2 januari 2024
Natuurlijk moest het nieuwe jaar ook worden ingeluid met een fietstochtje langs vertrouwde paden. Ik nam me ook voor om een foto langs de Vecht te maken, vandaar die camera in mijn zak. Probleem was alleen dat ik er niet aan dacht en dat had alles te maken met de drukte langs de Vecht. We hebben het over Nieuwjaarsdag, een dag waarop veel mensen zich geroepen voelden om na de oliebollen en het doorzakken iets sportiefs te doen. Door te rennen, te fietsen of te wandelen. Kortom, het was druk op mijn route en dus was het uitkijken geblazen.
Waarom koos ik trouwens voor dit rondje op deze eerste januari? Zat er geen vooruitgang meer in en mocht ik blij zijn als ik na allerlei inspanningen weer terug bij af mocht komen in 2024? Want fietsrondjes en klompenpaden eindigen allemaal waar je begon. Wel praktisch, dat weet ik, maar avontuurlijk is het niet. Waarom liet ik het nieuwe jaar niet beginnen door in een kano van wal te steken en juichend koers te zetten naar de horizon? Vol goede moed het onbekende tegemoet. Omdat dat heel erg dom is, inderdaad, wat niet wegneemt dat mijn brave oplossing er niet eentje is om over naar huis te schrijven.
Pas bij de molens iets boven Oud-Zuilen dacht ik aan het cameraatje in mijn jaszak. Ik stopte voor een foto. Zonder overtuiging, want wie maakt er nou een foto van die molens met dit mistroostige tegenlicht? Ter compensatie keek ik nog even de andere kant op, met de zon mee en maakte ik nog een foto van het weiland, al viel daar ook veel tegen in te brengen.
Toen ik weer weg reed, drong tot me door dat ik de man die me zojuist tegemoet gelopen was, met zijn hond, kende. Eigenlijk drong het pas tot me door toen ik al hardop Ekeris had geroepen. Ik keek om, net als de man achter me. We hadden alle twee een vrije dag en blijkbaar was ook hij nieuwsgierig, want hij kwam mijn kant weer op. De man heette helemaal geen Ekeris en dat wist ik ook wel, maar zijn eigen achternaam schoot me niet 1, 2, 3 te binnen.
‘Ekeris is mijn moeder,’ zei de man.

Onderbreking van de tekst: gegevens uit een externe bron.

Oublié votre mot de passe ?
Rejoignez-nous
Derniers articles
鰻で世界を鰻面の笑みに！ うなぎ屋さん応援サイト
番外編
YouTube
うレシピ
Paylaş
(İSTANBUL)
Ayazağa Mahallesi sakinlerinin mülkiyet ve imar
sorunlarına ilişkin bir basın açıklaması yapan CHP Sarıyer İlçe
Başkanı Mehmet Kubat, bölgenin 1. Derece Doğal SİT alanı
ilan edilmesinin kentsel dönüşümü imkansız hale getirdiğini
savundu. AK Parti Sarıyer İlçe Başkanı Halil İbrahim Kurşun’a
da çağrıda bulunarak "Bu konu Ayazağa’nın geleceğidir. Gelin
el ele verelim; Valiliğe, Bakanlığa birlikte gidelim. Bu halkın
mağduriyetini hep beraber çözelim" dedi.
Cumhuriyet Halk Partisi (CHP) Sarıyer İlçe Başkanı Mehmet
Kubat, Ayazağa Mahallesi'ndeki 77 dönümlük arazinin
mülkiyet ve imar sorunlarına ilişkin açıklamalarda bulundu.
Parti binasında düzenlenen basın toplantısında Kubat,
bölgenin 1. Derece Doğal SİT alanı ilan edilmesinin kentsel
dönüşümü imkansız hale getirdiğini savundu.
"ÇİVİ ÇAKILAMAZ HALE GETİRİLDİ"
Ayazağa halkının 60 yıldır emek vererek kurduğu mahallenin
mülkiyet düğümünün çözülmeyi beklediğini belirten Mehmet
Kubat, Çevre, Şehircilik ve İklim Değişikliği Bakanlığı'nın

Dat wist ik wel, maar het was ook de naam van de fietsenmaker bij wie de Borgdorffjes vanaf 1973 tot 2008 tientallen fietsen hebben gekocht, alleen de fiets waarop ik hem te woord stond kwam van elders en dat speet me. Hij zat nog steeds in de fietsen, maar twee van de drie zaken had hij intussen van de hand gedaan en met de derde had hij alleen op afstand bemoeienis. We memoreerden zijn zoon die ooit bij me in de klas zat en die intussen, na omwegen, voor de klas terecht was gekomen. Dat was natuurlijk ook een opmerking om mij ter wille te zijn. Over zijn ouders hadden we het niet, want met hen begon mijn rijwielleven in Utrecht.
Toen hij begreep dat ik hier een paar keer per week fietste, wees hij naar een huis in de verte. Daar woonde hij tegenwoordig en daar moest ik vooral binnenkort aanbellen voor een kop koffie. Dat heb ik beloofd. Voor 2024 heb ik weinig voornemens, dus deze toezegging kon er wel af. Lijkt me leuk.
O ja, in de Maarssenveense Plassen, een eindje verderop, zwommen mensen. Als ik… Ja, dat zou nog eens een echt voornemen zijn geweest.
* Let op, rechts op de foto, op het randje, zou je de man en zijn hond kunnen zien.